Work required: Identify and pull out each line of the entries in which "yang" occurs.

Supplied material:
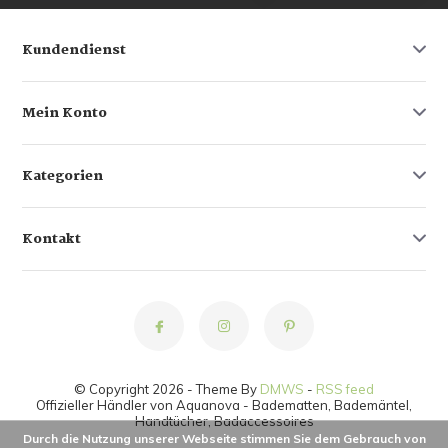
Kundendienst
Mein Konto
Kategorien
Kontakt
© Copyright 2026 - Theme By
DMWS
-
RSS feed
Offizieller Händler von Aquanova - Badematten, Bademäntel,
Handtücher, Badaccessoires
Durch die Nutzung unserer Webseite stimmen Sie dem Gebrauch von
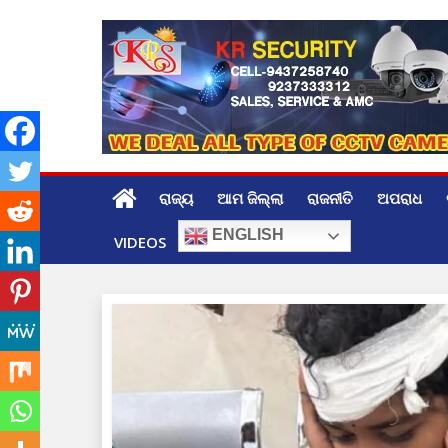
Skip
to
content
ରାଜ୍ୟ
ଆମ ଜିଲ୍ଲା
ରାଜନୀତି
ଅପରାଧ
ENGLISH
VIDEOS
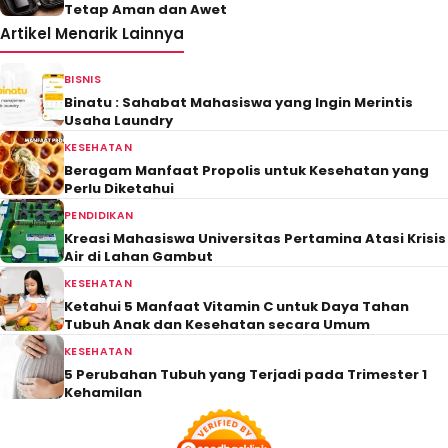
Tetap Aman dan Awet
Artikel Menarik Lainnya
BISNIS
Binatu : Sahabat Mahasiswa yang Ingin Merintis
Usaha Laundry
KESEHATAN
Beragam Manfaat Propolis untuk Kesehatan yang
Perlu Diketahui
PENDIDIKAN
Kreasi Mahasiswa Universitas Pertamina Atasi Krisis
Air di Lahan Gambut
KESEHATAN
Ketahui 5 Manfaat Vitamin C untuk Daya Tahan
Tubuh Anak dan Kesehatan secara Umum
KESEHATAN
5 Perubahan Tubuh yang Terjadi pada Trimester 1
Kehamilan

Output for this task:
Binatu : Sahabat Mahasiswa yang Ingin Merintis
Beragam Manfaat Propolis untuk Kesehatan yang
5 Perubahan Tubuh yang Terjadi pada Trimester 1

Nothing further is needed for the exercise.